Zwar könnte nur die FIFA das Turnier anderweitig vergeben. Aber als gesichert erscheint, dass sie das niemals tun würde. Offenbar besitzt das Emirat starke Druckmittel gegen Infantino. Dessen FIFA zog erst vor Wochen eine Klage gegen einen hohen Funktionär Katars zurück.
Schwarze Liste der US-Justiz und des US-Finanzministeriums
Jedoch könnten die Amerikaner selbst die Bremse in Katar ziehen, sollte Bestechung bei der WM-Vergabe nachgewiesen werden. Ein korruptes Sportevent, das in dem Fall auch noch konkret auf Kosten der US-Bewerbung um die WM 2022 ging, würden sie gemäß ihrer eigenen wirtschaftsrechtlichen Prinzipien nicht einfach akzeptieren. Experten wie der Münchner Strafrichter Hans-Joachim Eckert verweisen darauf, dass die USA als Reaktion auf große Wirtschaftsverbrechen Personen und Unternehmen, die sich in diesem Geschäftsumfeld betätigen, auf ihre schwarze Liste setzen.
FIFA-Topsponsoren könnten abgeschreckt werden
Im Falle einer korrupten WM kann das bedeuten: Jede Firma, jeder Sender, der an einem belasteten Kommerzgeschehen wirtschaftlich teilnimmt, kann auf der Liste von US-Justiz und US-Finanzministerium landen. Mit ihm darf dann kein gesetzestreuer US-Bürger mehr wirtschaften, keine Bank und keine sonstige Firma. Die Auswirkung einer solchen Blockade wäre so enorm, dass sie jeden Geldgeber abschrecken würde. FIFA-Topsponsoren wie Coca-Cola oder Adidas wirtschaften ebenso im Währungsbereich des Dollars wie die FIFA-Partner in Fernost. Sanktionen würden auch teilnehmenden Fußballverbänden drohen, sie sind über Millionenprämien mit der WM verbunden.

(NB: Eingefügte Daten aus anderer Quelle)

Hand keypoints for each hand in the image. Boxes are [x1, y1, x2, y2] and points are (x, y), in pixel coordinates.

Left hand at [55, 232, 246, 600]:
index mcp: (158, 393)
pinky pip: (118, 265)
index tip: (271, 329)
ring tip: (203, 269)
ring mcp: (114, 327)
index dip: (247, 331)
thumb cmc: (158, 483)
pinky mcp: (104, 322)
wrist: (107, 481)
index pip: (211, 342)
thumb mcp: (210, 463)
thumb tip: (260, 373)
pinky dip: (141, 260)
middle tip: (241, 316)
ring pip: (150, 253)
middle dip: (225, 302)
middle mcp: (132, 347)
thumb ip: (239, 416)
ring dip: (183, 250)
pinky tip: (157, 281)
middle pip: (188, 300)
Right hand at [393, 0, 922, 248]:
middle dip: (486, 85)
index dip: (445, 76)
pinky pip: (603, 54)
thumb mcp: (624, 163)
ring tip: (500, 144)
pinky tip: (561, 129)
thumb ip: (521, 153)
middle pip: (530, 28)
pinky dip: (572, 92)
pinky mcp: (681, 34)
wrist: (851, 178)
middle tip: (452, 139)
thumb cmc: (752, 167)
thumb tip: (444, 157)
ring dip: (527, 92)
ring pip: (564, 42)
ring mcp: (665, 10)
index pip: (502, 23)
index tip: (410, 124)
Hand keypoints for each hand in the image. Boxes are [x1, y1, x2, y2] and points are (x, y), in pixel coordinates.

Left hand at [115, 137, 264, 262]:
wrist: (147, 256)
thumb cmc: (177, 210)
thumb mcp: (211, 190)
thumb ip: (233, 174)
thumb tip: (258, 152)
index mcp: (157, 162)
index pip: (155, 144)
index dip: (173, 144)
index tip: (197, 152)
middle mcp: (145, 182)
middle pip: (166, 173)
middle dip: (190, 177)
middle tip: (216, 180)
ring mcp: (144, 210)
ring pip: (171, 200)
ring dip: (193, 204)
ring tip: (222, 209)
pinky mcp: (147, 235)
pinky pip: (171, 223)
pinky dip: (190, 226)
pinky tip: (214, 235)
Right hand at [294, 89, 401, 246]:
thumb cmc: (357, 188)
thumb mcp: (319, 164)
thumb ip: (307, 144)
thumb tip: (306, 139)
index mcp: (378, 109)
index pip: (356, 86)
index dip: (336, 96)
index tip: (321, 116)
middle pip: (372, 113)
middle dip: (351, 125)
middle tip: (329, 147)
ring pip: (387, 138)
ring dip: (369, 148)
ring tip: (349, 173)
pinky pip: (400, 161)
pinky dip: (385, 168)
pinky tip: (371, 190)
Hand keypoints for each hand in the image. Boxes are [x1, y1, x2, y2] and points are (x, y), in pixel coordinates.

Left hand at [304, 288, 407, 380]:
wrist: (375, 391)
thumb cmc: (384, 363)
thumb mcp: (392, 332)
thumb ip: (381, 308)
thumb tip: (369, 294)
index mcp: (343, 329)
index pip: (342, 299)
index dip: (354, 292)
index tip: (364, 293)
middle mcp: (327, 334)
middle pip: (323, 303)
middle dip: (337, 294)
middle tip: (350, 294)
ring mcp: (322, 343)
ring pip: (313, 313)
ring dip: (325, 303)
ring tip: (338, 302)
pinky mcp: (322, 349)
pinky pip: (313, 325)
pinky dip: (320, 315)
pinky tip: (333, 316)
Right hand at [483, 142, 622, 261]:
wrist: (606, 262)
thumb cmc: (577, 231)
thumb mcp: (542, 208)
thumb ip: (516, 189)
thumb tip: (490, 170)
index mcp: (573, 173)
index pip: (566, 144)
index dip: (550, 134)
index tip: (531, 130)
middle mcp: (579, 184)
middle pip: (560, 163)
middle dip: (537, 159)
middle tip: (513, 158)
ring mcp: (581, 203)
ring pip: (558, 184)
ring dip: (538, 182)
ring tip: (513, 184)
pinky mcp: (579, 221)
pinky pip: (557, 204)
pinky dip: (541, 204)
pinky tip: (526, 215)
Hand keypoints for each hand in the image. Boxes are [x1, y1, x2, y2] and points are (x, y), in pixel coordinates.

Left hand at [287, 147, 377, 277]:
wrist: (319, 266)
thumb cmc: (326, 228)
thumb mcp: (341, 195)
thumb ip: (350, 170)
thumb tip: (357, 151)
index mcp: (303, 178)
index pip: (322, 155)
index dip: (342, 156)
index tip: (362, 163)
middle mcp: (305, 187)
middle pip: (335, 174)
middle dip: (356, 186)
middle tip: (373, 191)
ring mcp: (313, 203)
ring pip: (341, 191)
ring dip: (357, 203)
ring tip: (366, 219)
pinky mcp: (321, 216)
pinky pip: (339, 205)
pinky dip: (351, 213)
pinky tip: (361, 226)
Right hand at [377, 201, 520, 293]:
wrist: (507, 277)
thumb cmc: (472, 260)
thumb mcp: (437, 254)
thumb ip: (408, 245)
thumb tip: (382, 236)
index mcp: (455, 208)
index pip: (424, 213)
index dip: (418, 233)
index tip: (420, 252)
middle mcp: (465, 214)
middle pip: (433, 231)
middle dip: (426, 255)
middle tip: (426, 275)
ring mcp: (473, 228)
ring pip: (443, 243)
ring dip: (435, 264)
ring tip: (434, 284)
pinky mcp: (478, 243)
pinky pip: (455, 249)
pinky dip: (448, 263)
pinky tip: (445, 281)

Weil also die Anwendung der schwarzen Liste durch die US-Justiz desaströse finanzielle Konsequenzen für die WM 2022 hätte, liegt eine Entscheidung über Katar faktisch kaum mehr bei der FIFA. Ein Turnier, das für Investoren so gewaltige Risiken birgt, könnte sich der Weltverband gar nicht leisten.